Я поднялась с колен и заорала как резаная. Ответом мне было только мое эхо и мерный шум ветра в сосновых вершинах.
Главная беда была в том, что я совершенно не представляла, куда идти. Небо уже час назад заволокло плотными непроницаемыми облаками, так что ориентироваться по солнцу было невозможно. И потом я столько раз перевернулась на триста шестьдесят градусов вокруг собственной оси, пока резала бедные лисички, что лучше сбиться с правильного пути не смог бы даже сам Иван Сусанин…
Надо сказать, что я почему-то не испугалась. Недаром же нас на бесконечных пионерско-туристских сборах обучали походной премудрости. Я вспомнила, что с северной стороны крона у деревьев гуще, а мох на стволах растет с южной стороны. Что муравейник с южной стороны имеет более пологий спуск, чем с северной.
Потом я припомнила, в какой глаз светило солнце, когда мы входили в лес, а это было утром, около десяти часов, и определила, что мы шли в северо-западном направлении. Значит, для того чтобы попасть домой, в поселок, нужно двигаться в противоположном, юго-восточном направлении. На том и порешила. Подобрала с земли поувесистее палку для самообороны и направилась, как мне казалось, домой.
Ерунда, думала я, в Подмосковье не бывает дремучих лесов. Нужно только не крутиться на одном месте, а придерживаться одного направления, и все равно куда-нибудь выйдешь. И я пошла прямо по заданному маршруту, сверяя его со мхом на соснах и на елях и по муравейникам.
3
Сосновый бор постепенно перешел в смешанный лес с густым подлеском, в котором трава стояла по пояс. Потом я попала на какие-то вырубки в густой малинник, на котором еще кое-где виднелись перезрелые, почти черные ягоды. Это было очень кстати, потому что мне очень хотелось пить.
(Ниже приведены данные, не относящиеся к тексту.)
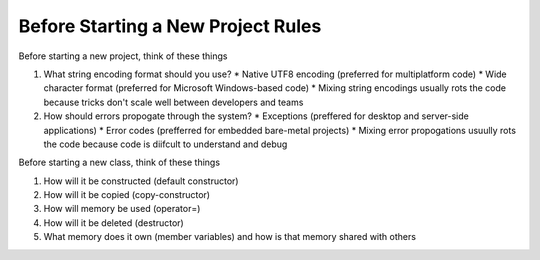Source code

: Before Starting a New Project Rules
===================================

Before starting a new project, think of these things

1. What string encoding format should you use?
   * Native UTF8 encoding (preferred for multiplatform code)
   * Wide character format (preferred for Microsoft Windows-based code)
   * Mixing string encodings usually rots the code because tricks don't scale well between developers and teams
2. How should errors propogate through the system?
   * Exceptions (preffered for desktop and server-side applications)
   * Error codes (prefferred for embedded bare-metal projects)
   * Mixing error propogations usuully rots the code because code is diifcult to understand and debug

Before starting a new class, think of these things

1. How will it be constructed (default constructor)
2. How will it be copied (copy-constructor)
3. How will memory be used (operator=)
4. How will it be deleted (destructor)
5. What memory does it own (member variables) and how is that memory shared with others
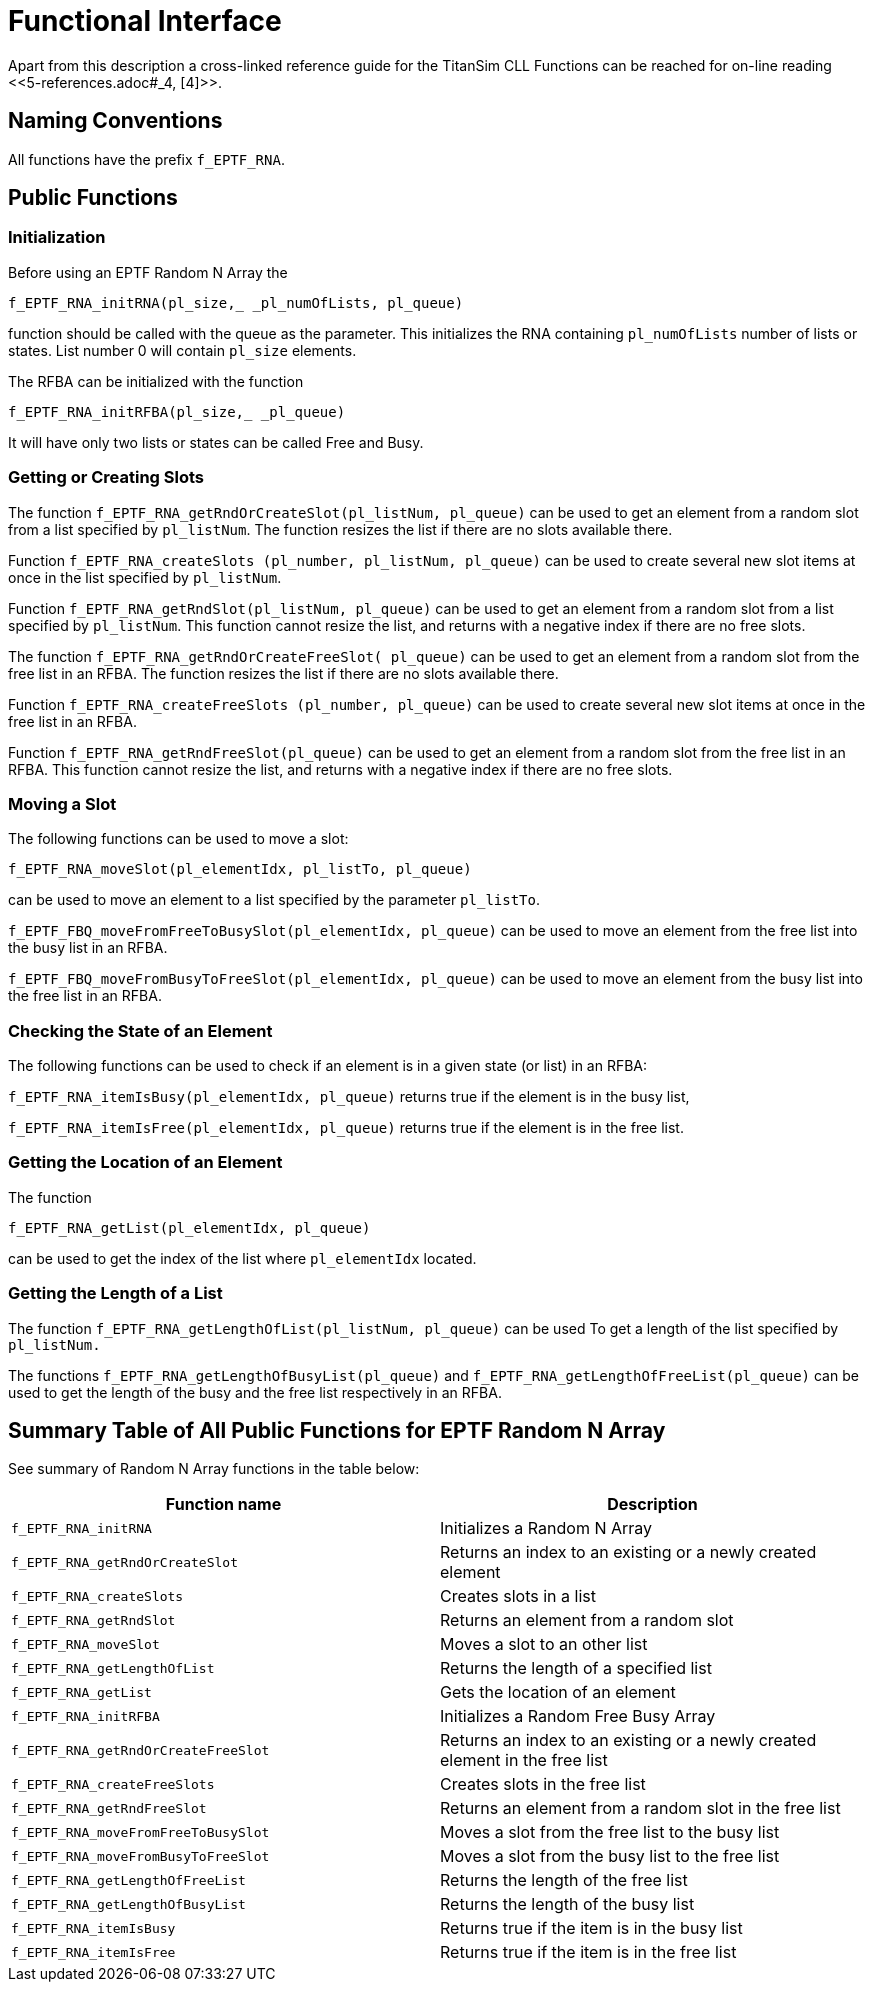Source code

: = Functional Interface

Apart from this description a cross-linked reference guide for the TitanSim CLL Functions can be reached for on-line reading ‎<<‎5-references.adoc#_4, [4]>>.

== Naming Conventions

All functions have the prefix `f_EPTF_RNA`.

== Public Functions

=== Initialization

Before using an EPTF Random N Array the

`f_EPTF_RNA_initRNA(pl_size,_ _pl_numOfLists, pl_queue)`

function should be called with the queue as the parameter. This initializes the RNA containing `pl_numOfLists` number of lists or states. List number 0 will contain `pl_size` elements.

The RFBA can be initialized with the function

`f_EPTF_RNA_initRFBA(pl_size,_ _pl_queue)`

It will have only two lists or states can be called Free and Busy.

=== Getting or Creating Slots

The function `f_EPTF_RNA_getRndOrCreateSlot(pl_listNum, pl_queue)` can be used to get an element from a random slot from a list specified by `pl_listNum`. The function resizes the list if there are no slots available there.

Function `f_EPTF_RNA_createSlots (pl_number, pl_listNum, pl_queue)` can be used to create several new slot items at once in the list specified by `pl_listNum`.

Function `f_EPTF_RNA_getRndSlot(pl_listNum, pl_queue)` can be used to get an element from a random slot from a list specified by `pl_listNum`. This function cannot resize the list, and returns with a negative index if there are no free slots.

The function `f_EPTF_RNA_getRndOrCreateFreeSlot( pl_queue)` can be used to get an element from a random slot from the free list in an RFBA. The function resizes the list if there are no slots available there.

Function `f_EPTF_RNA_createFreeSlots (pl_number, pl_queue)` can be used to create several new slot items at once in the free list in an RFBA.

Function `f_EPTF_RNA_getRndFreeSlot(pl_queue)` can be used to get an element from a random slot from the free list in an RFBA. This function cannot resize the list, and returns with a negative index if there are no free slots.

=== Moving a Slot

The following functions can be used to move a slot:

`f_EPTF_RNA_moveSlot(pl_elementIdx, pl_listTo, pl_queue)`

can be used to move an element to a list specified by the parameter `pl_listTo`.

`f_EPTF_FBQ_moveFromFreeToBusySlot(pl_elementIdx, pl_queue)` can be used to move an element from the free list into the busy list in an RFBA.

`f_EPTF_FBQ_moveFromBusyToFreeSlot(pl_elementIdx, pl_queue)` can be used to move an element from the busy list into the free list in an RFBA.

=== Checking the State of an Element

The following functions can be used to check if an element is in a given state (or list) in an RFBA:

`f_EPTF_RNA_itemIsBusy(pl_elementIdx, pl_queue)` returns true if the element is in the busy list,

`f_EPTF_RNA_itemIsFree(pl_elementIdx, pl_queue)` returns true if the element is in the free list.

=== Getting the Location of an Element

The function

`f_EPTF_RNA_getList(pl_elementIdx, pl_queue)`

can be used to get the index of the list where `pl_elementIdx` located.

=== Getting the Length of a List

The function `f_EPTF_RNA_getLengthOfList(pl_listNum, pl_queue)` can be used To get a length of the list specified by `pl_listNum.`

The functions `f_EPTF_RNA_getLengthOfBusyList(pl_queue)` and `f_EPTF_RNA_getLengthOfFreeList(pl_queue)` can be used to get the length of the busy and the free list respectively in an RFBA.

== Summary Table of All Public Functions for EPTF Random N Array

See summary of Random N Array functions in the table below:

[width="100%",cols="50%,50%",options="header",]
|==============================================================================================================
|Function name |Description
|`f_EPTF_RNA_initRNA` |Initializes a Random N Array
|`f_EPTF_RNA_getRndOrCreateSlot` |Returns an index to an existing or a newly created element
|`f_EPTF_RNA_createSlots` |Creates slots in a list
|`f_EPTF_RNA_getRndSlot` |Returns an element from a random slot
|`f_EPTF_RNA_moveSlot` |Moves a slot to an other list
|`f_EPTF_RNA_getLengthOfList` |Returns the length of a specified list
|`f_EPTF_RNA_getList` |Gets the location of an element
|`f_EPTF_RNA_initRFBA` |Initializes a Random Free Busy Array
|`f_EPTF_RNA_getRndOrCreateFreeSlot` |Returns an index to an existing or a newly created element in the free list
|`f_EPTF_RNA_createFreeSlots` |Creates slots in the free list
|`f_EPTF_RNA_getRndFreeSlot` |Returns an element from a random slot in the free list
|`f_EPTF_RNA_moveFromFreeToBusySlot` |Moves a slot from the free list to the busy list
|`f_EPTF_RNA_moveFromBusyToFreeSlot` |Moves a slot from the busy list to the free list
|`f_EPTF_RNA_getLengthOfFreeList` |Returns the length of the free list
|`f_EPTF_RNA_getLengthOfBusyList` |Returns the length of the busy list
|`f_EPTF_RNA_itemIsBusy` |Returns true if the item is in the busy list
|`f_EPTF_RNA_itemIsFree` |Returns true if the item is in the free list
|==============================================================================================================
Я слишком много кричала, и у меня совершенно пересохло во рту.
Вырубки меня порадовали и огорчили одновременно. С одной стороны, они безусловно свидетельствовали о человеческой жизнедеятельности, но с другой стороны, мы с ребятами никаких вырубок не проходили, и это меня настораживало. Хорошо, что это не болото, утешала я сама себя. Болот я боялась панически. Мне всегда казалось, что при моем весе я провалюсь в трясину с первого же шага…
Я уже давно не кричала, рассудив, что ребята напуганы сейчас больше моего и орут беспрерывно в три глотки, если, конечно, в свою очередь, не потерялись. Так что лучше уж слушать их, решила я. А когда кричишь сама, то можно не услышать чужой далекий голос.
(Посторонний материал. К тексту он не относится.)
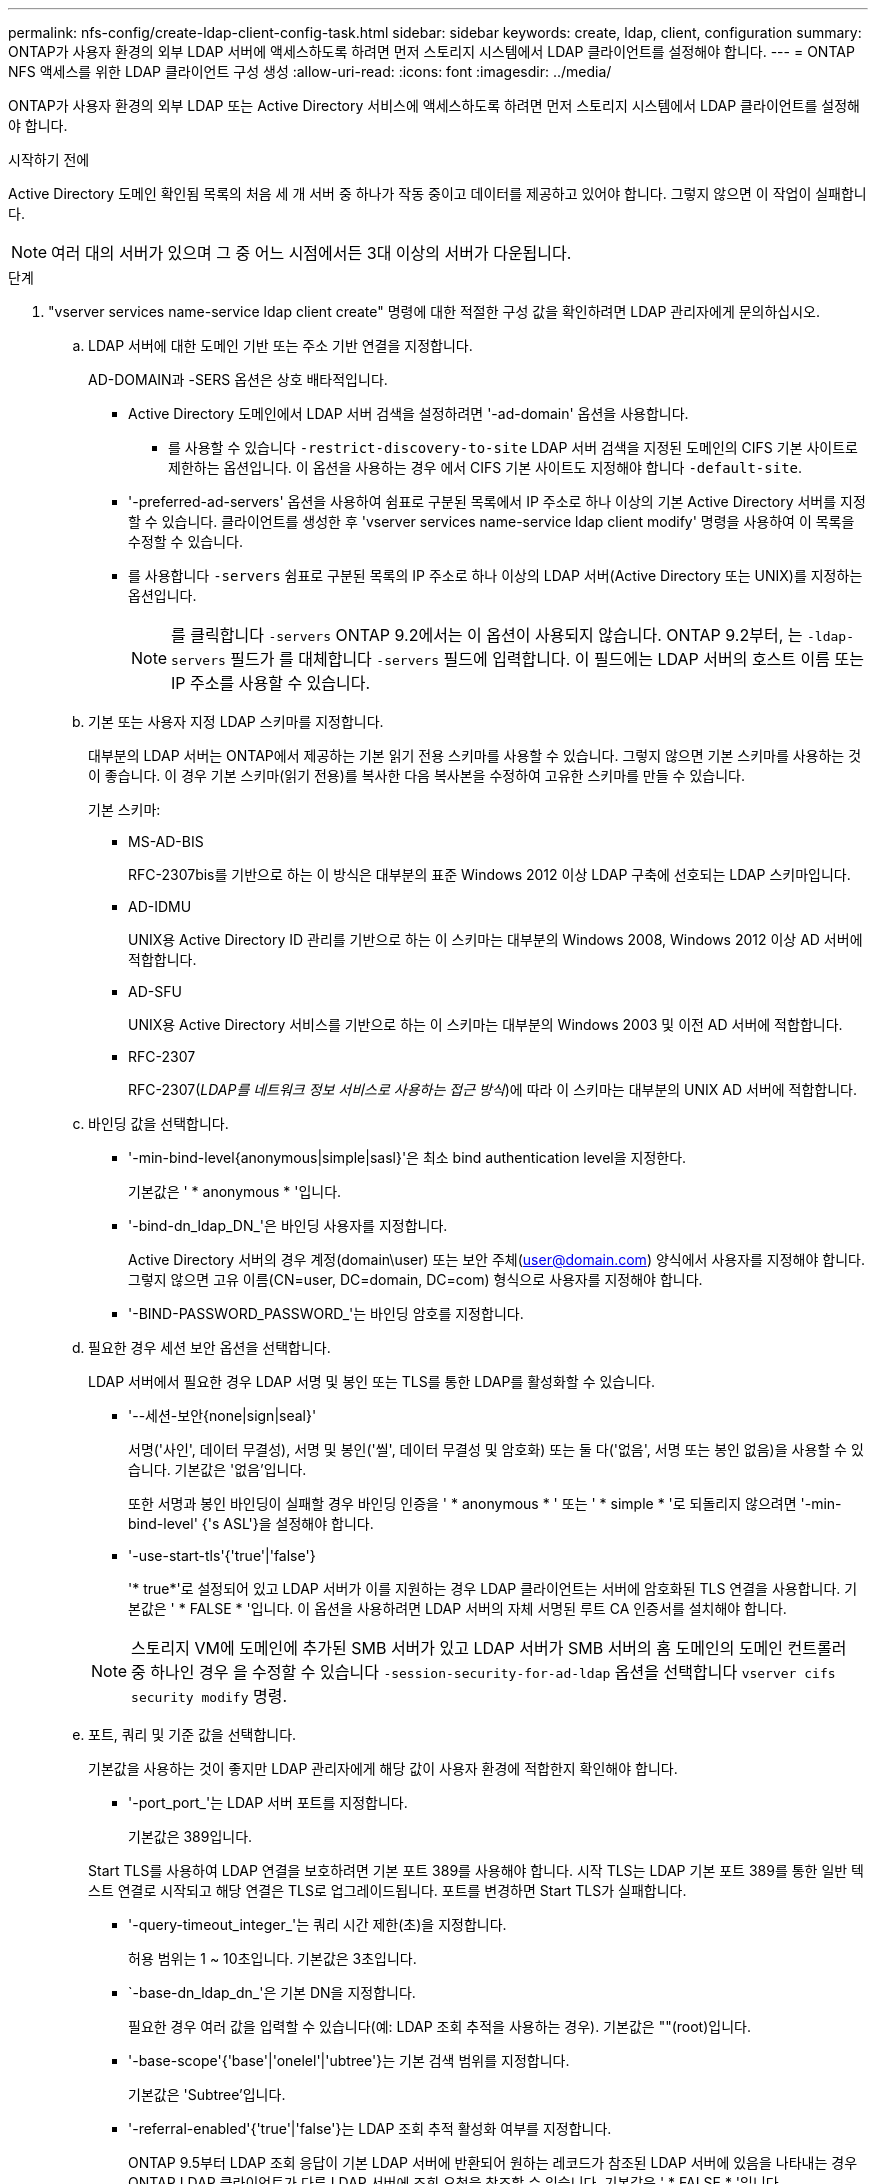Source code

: ---
permalink: nfs-config/create-ldap-client-config-task.html 
sidebar: sidebar 
keywords: create, ldap, client, configuration 
summary: ONTAP가 사용자 환경의 외부 LDAP 서버에 액세스하도록 하려면 먼저 스토리지 시스템에서 LDAP 클라이언트를 설정해야 합니다. 
---
= ONTAP NFS 액세스를 위한 LDAP 클라이언트 구성 생성
:allow-uri-read: 
:icons: font
:imagesdir: ../media/


[role="lead"]
ONTAP가 사용자 환경의 외부 LDAP 또는 Active Directory 서비스에 액세스하도록 하려면 먼저 스토리지 시스템에서 LDAP 클라이언트를 설정해야 합니다.

.시작하기 전에
Active Directory 도메인 확인됨 목록의 처음 세 개 서버 중 하나가 작동 중이고 데이터를 제공하고 있어야 합니다. 그렇지 않으면 이 작업이 실패합니다.

[NOTE]
====
여러 대의 서버가 있으며 그 중 어느 시점에서든 3대 이상의 서버가 다운됩니다.

====
.단계
. "vserver services name-service ldap client create" 명령에 대한 적절한 구성 값을 확인하려면 LDAP 관리자에게 문의하십시오.
+
.. LDAP 서버에 대한 도메인 기반 또는 주소 기반 연결을 지정합니다.
+
AD-DOMAIN과 -SERS 옵션은 상호 배타적입니다.

+
*** Active Directory 도메인에서 LDAP 서버 검색을 설정하려면 '-ad-domain' 옵션을 사용합니다.
+
**** 를 사용할 수 있습니다 `-restrict-discovery-to-site` LDAP 서버 검색을 지정된 도메인의 CIFS 기본 사이트로 제한하는 옵션입니다. 이 옵션을 사용하는 경우 에서 CIFS 기본 사이트도 지정해야 합니다 `-default-site`.


*** '-preferred-ad-servers' 옵션을 사용하여 쉼표로 구분된 목록에서 IP 주소로 하나 이상의 기본 Active Directory 서버를 지정할 수 있습니다. 클라이언트를 생성한 후 'vserver services name-service ldap client modify' 명령을 사용하여 이 목록을 수정할 수 있습니다.
*** 를 사용합니다 `-servers` 쉼표로 구분된 목록의 IP 주소로 하나 이상의 LDAP 서버(Active Directory 또는 UNIX)를 지정하는 옵션입니다.
+
[NOTE]
====
를 클릭합니다 `-servers` ONTAP 9.2에서는 이 옵션이 사용되지 않습니다. ONTAP 9.2부터, 는 `-ldap-servers` 필드가 를 대체합니다 `-servers` 필드에 입력합니다. 이 필드에는 LDAP 서버의 호스트 이름 또는 IP 주소를 사용할 수 있습니다.

====


.. 기본 또는 사용자 지정 LDAP 스키마를 지정합니다.
+
대부분의 LDAP 서버는 ONTAP에서 제공하는 기본 읽기 전용 스키마를 사용할 수 있습니다. 그렇지 않으면 기본 스키마를 사용하는 것이 좋습니다. 이 경우 기본 스키마(읽기 전용)를 복사한 다음 복사본을 수정하여 고유한 스키마를 만들 수 있습니다.

+
기본 스키마:

+
*** MS-AD-BIS
+
RFC-2307bis를 기반으로 하는 이 방식은 대부분의 표준 Windows 2012 이상 LDAP 구축에 선호되는 LDAP 스키마입니다.

*** AD-IDMU
+
UNIX용 Active Directory ID 관리를 기반으로 하는 이 스키마는 대부분의 Windows 2008, Windows 2012 이상 AD 서버에 적합합니다.

*** AD-SFU
+
UNIX용 Active Directory 서비스를 기반으로 하는 이 스키마는 대부분의 Windows 2003 및 이전 AD 서버에 적합합니다.

*** RFC-2307
+
RFC-2307(_LDAP를 네트워크 정보 서비스로 사용하는 접근 방식_)에 따라 이 스키마는 대부분의 UNIX AD 서버에 적합합니다.



.. 바인딩 값을 선택합니다.
+
*** '-min-bind-level{anonymous|simple|sasl}'은 최소 bind authentication level을 지정한다.
+
기본값은 ' * anonymous * '입니다.

*** '-bind-dn_ldap_DN_'은 바인딩 사용자를 지정합니다.
+
Active Directory 서버의 경우 계정(domain\user) 또는 보안 주체(user@domain.com) 양식에서 사용자를 지정해야 합니다. 그렇지 않으면 고유 이름(CN=user, DC=domain, DC=com) 형식으로 사용자를 지정해야 합니다.

*** '-BIND-PASSWORD_PASSWORD_'는 바인딩 암호를 지정합니다.


.. 필요한 경우 세션 보안 옵션을 선택합니다.
+
LDAP 서버에서 필요한 경우 LDAP 서명 및 봉인 또는 TLS를 통한 LDAP를 활성화할 수 있습니다.

+
*** '--세션-보안{none|sign|seal}'
+
서명('사인', 데이터 무결성), 서명 및 봉인('씰', 데이터 무결성 및 암호화) 또는 둘 다('없음', 서명 또는 봉인 없음)을 사용할 수 있습니다. 기본값은 '없음'입니다.

+
또한 서명과 봉인 바인딩이 실패할 경우 바인딩 인증을 ' * anonymous * ' 또는 ' * simple * '로 되돌리지 않으려면 '-min-bind-level' {'s ASL'}을 설정해야 합니다.

*** '-use-start-tls'{'true'|'false'}
+
'* true*'로 설정되어 있고 LDAP 서버가 이를 지원하는 경우 LDAP 클라이언트는 서버에 암호화된 TLS 연결을 사용합니다. 기본값은 ' * FALSE * '입니다. 이 옵션을 사용하려면 LDAP 서버의 자체 서명된 루트 CA 인증서를 설치해야 합니다.

+
[NOTE]
====
스토리지 VM에 도메인에 추가된 SMB 서버가 있고 LDAP 서버가 SMB 서버의 홈 도메인의 도메인 컨트롤러 중 하나인 경우 을 수정할 수 있습니다 `-session-security-for-ad-ldap` 옵션을 선택합니다 `vserver cifs security modify` 명령.

====


.. 포트, 쿼리 및 기준 값을 선택합니다.
+
기본값을 사용하는 것이 좋지만 LDAP 관리자에게 해당 값이 사용자 환경에 적합한지 확인해야 합니다.

+
*** '-port_port_'는 LDAP 서버 포트를 지정합니다.
+
기본값은 389입니다.

+
Start TLS를 사용하여 LDAP 연결을 보호하려면 기본 포트 389를 사용해야 합니다. 시작 TLS는 LDAP 기본 포트 389를 통한 일반 텍스트 연결로 시작되고 해당 연결은 TLS로 업그레이드됩니다. 포트를 변경하면 Start TLS가 실패합니다.

*** '-query-timeout_integer_'는 쿼리 시간 제한(초)을 지정합니다.
+
허용 범위는 1 ~ 10초입니다. 기본값은 3초입니다.

*** `-base-dn_ldap_dn_'은 기본 DN을 지정합니다.
+
필요한 경우 여러 값을 입력할 수 있습니다(예: LDAP 조회 추적을 사용하는 경우). 기본값은 ""(root)입니다.

*** '-base-scope'{'base'|'onelel'|'ubtree'}는 기본 검색 범위를 지정합니다.
+
기본값은 'Subtree'입니다.

*** '-referral-enabled'{'true'|'false'}는 LDAP 조회 추적 활성화 여부를 지정합니다.
+
ONTAP 9.5부터 LDAP 조회 응답이 기본 LDAP 서버에 반환되어 원하는 레코드가 참조된 LDAP 서버에 있음을 나타내는 경우 ONTAP LDAP 클라이언트가 다른 LDAP 서버에 조회 요청을 참조할 수 있습니다. 기본값은 ' * FALSE * '입니다.

+
참조된 LDAP 서버에 있는 레코드를 검색하려면 LDAP 클라이언트 구성의 일부로 참조된 레코드의 기본 dn을 기본 dn에 추가해야 합니다.





. 스토리지 VM에서 LDAP 클라이언트 구성을 생성합니다.
+
`vserver services name-service ldap client create -vserver _vserver_name_ -client-config _client_config_name_ {-servers _LDAP_server_list_ | -ad-domain _ad_domain_} -preferred-ad-servers _preferred_ad_server_list_ -restrict-discovery-to-site {true|false} -default-site _CIFS_default_site_ -schema _schema_ -port 389 -query-timeout 3 -min-bind-level {anonymous|simple|sasl} -bind-dn _LDAP_DN_ -bind-password _password_ -base-dn _LDAP_DN_ -base-scope subtree -session-security {none|sign|seal} [-referral-enabled {true|false}]`

+
[NOTE]
====
LDAP 클라이언트 구성을 생성할 때 스토리지 VM 이름을 제공해야 합니다.

====
. LDAP 클라이언트 구성이 성공적으로 생성되었는지 확인합니다.
+
'vserver services name-service ldap client show-client-config client_config_name'



.예
다음 명령을 실행하면 스토리지 VM VS1이 LDAP용 Active Directory 서버와 함께 작동하도록 ldap1이라는 새 LDAP 클라이언트 구성이 생성됩니다.

[listing]
----
cluster1::> vserver services name-service ldap client create -vserver vs1 -client-config ldapclient1 -ad-domain addomain.example.com -schema AD-SFU -port 389 -query-timeout 3 -min-bind-level simple -base-dn DC=addomain,DC=example,DC=com -base-scope subtree -preferred-ad-servers 172.17.32.100
----
다음 명령을 실행하면 스토리지 VM VS1이 Active Directory 서버와 작동하여 서명과 봉인이 필요한 LDAP에 대해 ldap1이라는 새 LDAP 클라이언트 구성이 생성되고 LDAP 서버 검색이 지정된 도메인의 특정 사이트로 제한됩니다.

[listing]
----
cluster1::> vserver services name-service ldap client create -vserver vs1 -client-config ldapclient1 -ad-domain addomain.example.com -restrict-discovery-to-site true -default-site cifsdefaultsite.com -schema AD-SFU -port 389 -query-timeout 3 -min-bind-level sasl -base-dn DC=addomain,DC=example,DC=com -base-scope subtree -preferred-ad-servers 172.17.32.100 -session-security seal
----
다음 명령을 실행하면 스토리지 VM VS1이 LDAP 조회 추적이 필요한 LDAP용 Active Directory 서버와 작동하도록 ldap1이라는 새 LDAP 클라이언트 구성이 생성됩니다.

[listing]
----
cluster1::> vserver services name-service ldap client create -vserver vs1 -client-config ldapclient1 -ad-domain addomain.example.com -schema AD-SFU -port 389 -query-timeout 3 -min-bind-level sasl -base-dn "DC=adbasedomain,DC=example1,DC=com; DC=adrefdomain,DC=example2,DC=com" -base-scope subtree -preferred-ad-servers 172.17.32.100 -referral-enabled true
----
다음 명령을 실행하면 기본 DN을 지정하여 스토리지 VM VS1에 대해 ldap1이라는 LDAP 클라이언트 구성이 수정됩니다.

[listing]
----
cluster1::> vserver services name-service ldap client modify -vserver vs1 -client-config ldap1 -base-dn CN=Users,DC=addomain,DC=example,DC=com
----
다음 명령을 실행하면 조회 추적을 활성화하여 스토리지 VM VS1에 대해 ldap1이라는 LDAP 클라이언트 구성이 수정됩니다.

[listing]
----
cluster1::> vserver services name-service ldap client modify -vserver vs1 -client-config ldap1 -base-dn "DC=adbasedomain,DC=example1,DC=com; DC=adrefdomain,DC=example2,DC=com"  -referral-enabled true
----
Утоляя жажду сладчайшими ягодами, я вдруг сообразила, что если люди рубили здесь лес, то значит, они его и вывозили отсюда. Значит, должна быть дорога. Пусть старая, заросшая, но все равно ее будет заметно. Я залезла на самый высокий пенек и огляделась. Так и есть. Недалеко от себя я обнаружила дорогу, идущую в том направлении, куда я и двигалась. Вернее, это был намек на дорогу. Когда-то разбитые тракторами колеи густо заросли травой и малинником, но были отчетливо видны.
Я рванулась к дороге, и тут посыпал мелкий густой дождик. Трава мгновенно намокла, и вместе с ней вымокла по пояс и я.
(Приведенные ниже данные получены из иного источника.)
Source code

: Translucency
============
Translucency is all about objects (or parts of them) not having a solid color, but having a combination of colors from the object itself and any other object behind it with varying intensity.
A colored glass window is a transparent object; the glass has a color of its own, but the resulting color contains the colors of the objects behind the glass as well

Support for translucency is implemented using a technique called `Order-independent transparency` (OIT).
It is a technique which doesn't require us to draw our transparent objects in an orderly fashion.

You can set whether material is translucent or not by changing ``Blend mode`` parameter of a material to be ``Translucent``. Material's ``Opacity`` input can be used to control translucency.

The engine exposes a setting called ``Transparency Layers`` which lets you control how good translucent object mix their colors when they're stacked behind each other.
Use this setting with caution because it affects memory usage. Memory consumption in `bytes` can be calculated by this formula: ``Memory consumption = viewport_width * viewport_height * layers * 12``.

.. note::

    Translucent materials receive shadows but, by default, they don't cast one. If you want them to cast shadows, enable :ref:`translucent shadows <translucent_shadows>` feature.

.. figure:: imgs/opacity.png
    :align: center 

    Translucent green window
На случай дождя мне был выдан кусок старой клеенки в синюю клеточку. Я вынула его из-под грибов и накинула на голову и плечи, как темно-вишневую шаль из одноименного романса. Видок у меня был тот еще.
Через некоторое время старая заброшенная дорога влилась в действующую, накатанную грунтовую дорогу, блестевшую бесконечными лужами. Я прибавила шагу, и тут за моей спиной раздался характерный конский топот.